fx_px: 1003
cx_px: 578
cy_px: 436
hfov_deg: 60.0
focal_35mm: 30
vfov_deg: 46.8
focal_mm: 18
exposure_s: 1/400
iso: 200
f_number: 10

•••••

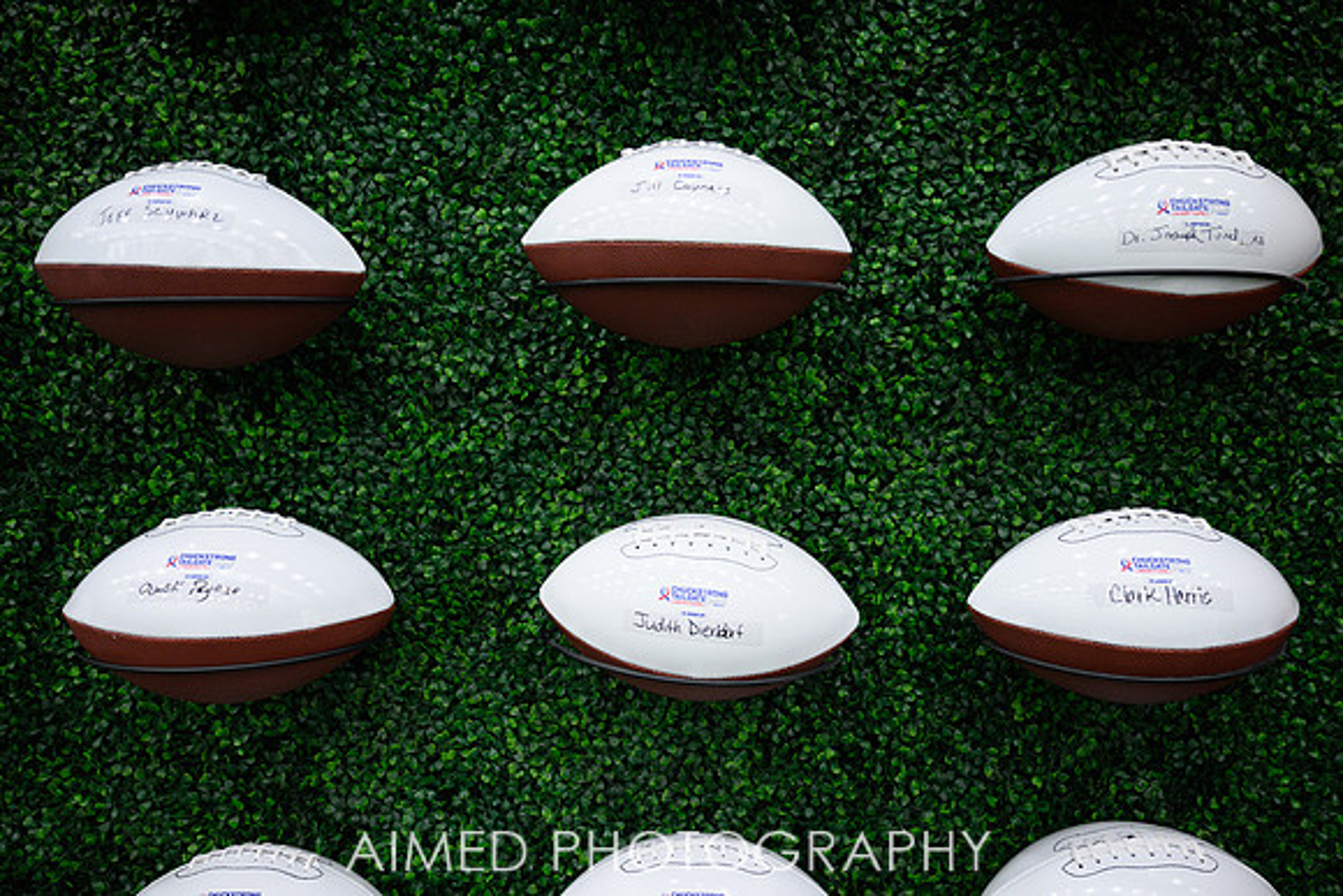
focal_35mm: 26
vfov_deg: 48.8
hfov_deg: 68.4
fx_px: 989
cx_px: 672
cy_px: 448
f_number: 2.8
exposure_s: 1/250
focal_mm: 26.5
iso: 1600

•••••

**WORK ITEM**
Copy only this part of the entries above: the line with "fx_px: 1003", the line with "f_number: 10", and the lines between, all exactly as written.

**ANSWER AREA**
fx_px: 1003
cx_px: 578
cy_px: 436
hfov_deg: 60.0
focal_35mm: 30
vfov_deg: 46.8
focal_mm: 18
exposure_s: 1/400
iso: 200
f_number: 10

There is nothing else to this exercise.